=== Begin Enclosure ===
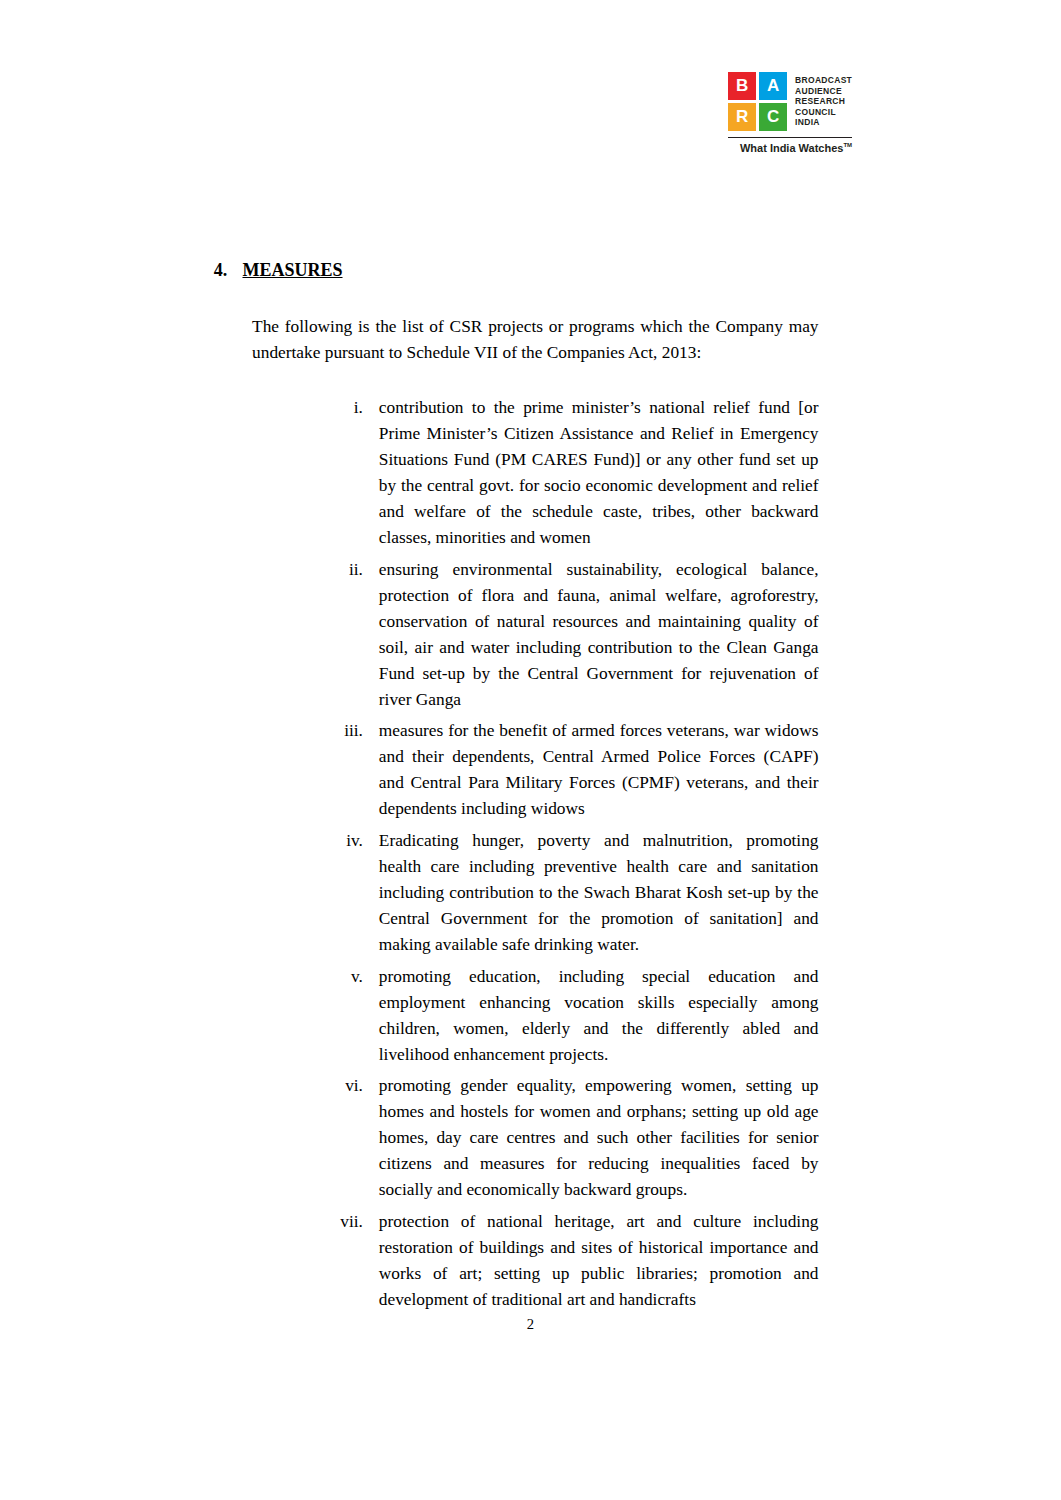B A R C
BROADCAST
AUDIENCE
RESEARCH
COUNCIL
INDIA
What India WatchesTM
4. MEASURES
The following is the list of CSR projects or programs which the Company may undertake pursuant to Schedule VII of the Companies Act, 2013:
contribution to the prime minister’s national relief fund [or Prime Minister’s Citizen Assistance and Relief in Emergency Situations Fund (PM CARES Fund)] or any other fund set up by the central govt. for socio economic development and relief and welfare of the schedule caste, tribes, other backward classes, minorities and women
ensuring environmental sustainability, ecological balance, protection of flora and fauna, animal welfare, agroforestry, conservation of natural resources and maintaining quality of soil, air and water including contribution to the Clean Ganga Fund set-up by the Central Government for rejuvenation of river Ganga
measures for the benefit of armed forces veterans, war widows and their dependents, Central Armed Police Forces (CAPF) and Central Para Military Forces (CPMF) veterans, and their dependents including widows
Eradicating hunger, poverty and malnutrition, promoting health care including preventive health care and sanitation including contribution to the Swach Bharat Kosh set-up by the Central Government for the promotion of sanitation] and making available safe drinking water.
promoting education, including special education and employment enhancing vocation skills especially among children, women, elderly and the differently abled and livelihood enhancement projects.
promoting gender equality, empowering women, setting up homes and hostels for women and orphans; setting up old age homes, day care centres and such other facilities for senior citizens and measures for reducing inequalities faced by socially and economically backward groups.
protection of national heritage, art and culture including restoration of buildings and sites of historical importance and works of art; setting up public libraries; promotion and development of traditional art and handicrafts
2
=== End Enclosure ===
Task directions: Reprint the listing above exactly, without images.

Completed task:
B A R C
BROADCAST
AUDIENCE
RESEARCH
COUNCIL
INDIA
What India WatchesTM
4. MEASURES
The following is the list of CSR projects or programs which the Company may undertake pursuant to Schedule VII of the Companies Act, 2013:
contribution to the prime minister’s national relief fund [or Prime Minister’s Citizen Assistance and Relief in Emergency Situations Fund (PM CARES Fund)] or any other fund set up by the central govt. for socio economic development and relief and welfare of the schedule caste, tribes, other backward classes, minorities and women
ensuring environmental sustainability, ecological balance, protection of flora and fauna, animal welfare, agroforestry, conservation of natural resources and maintaining quality of soil, air and water including contribution to the Clean Ganga Fund set-up by the Central Government for rejuvenation of river Ganga
measures for the benefit of armed forces veterans, war widows and their dependents, Central Armed Police Forces (CAPF) and Central Para Military Forces (CPMF) veterans, and their dependents including widows
Eradicating hunger, poverty and malnutrition, promoting health care including preventive health care and sanitation including contribution to the Swach Bharat Kosh set-up by the Central Government for the promotion of sanitation] and making available safe drinking water.
promoting education, including special education and employment enhancing vocation skills especially among children, women, elderly and the differently abled and livelihood enhancement projects.
promoting gender equality, empowering women, setting up homes and hostels for women and orphans; setting up old age homes, day care centres and such other facilities for senior citizens and measures for reducing inequalities faced by socially and economically backward groups.
protection of national heritage, art and culture including restoration of buildings and sites of historical importance and works of art; setting up public libraries; promotion and development of traditional art and handicrafts
2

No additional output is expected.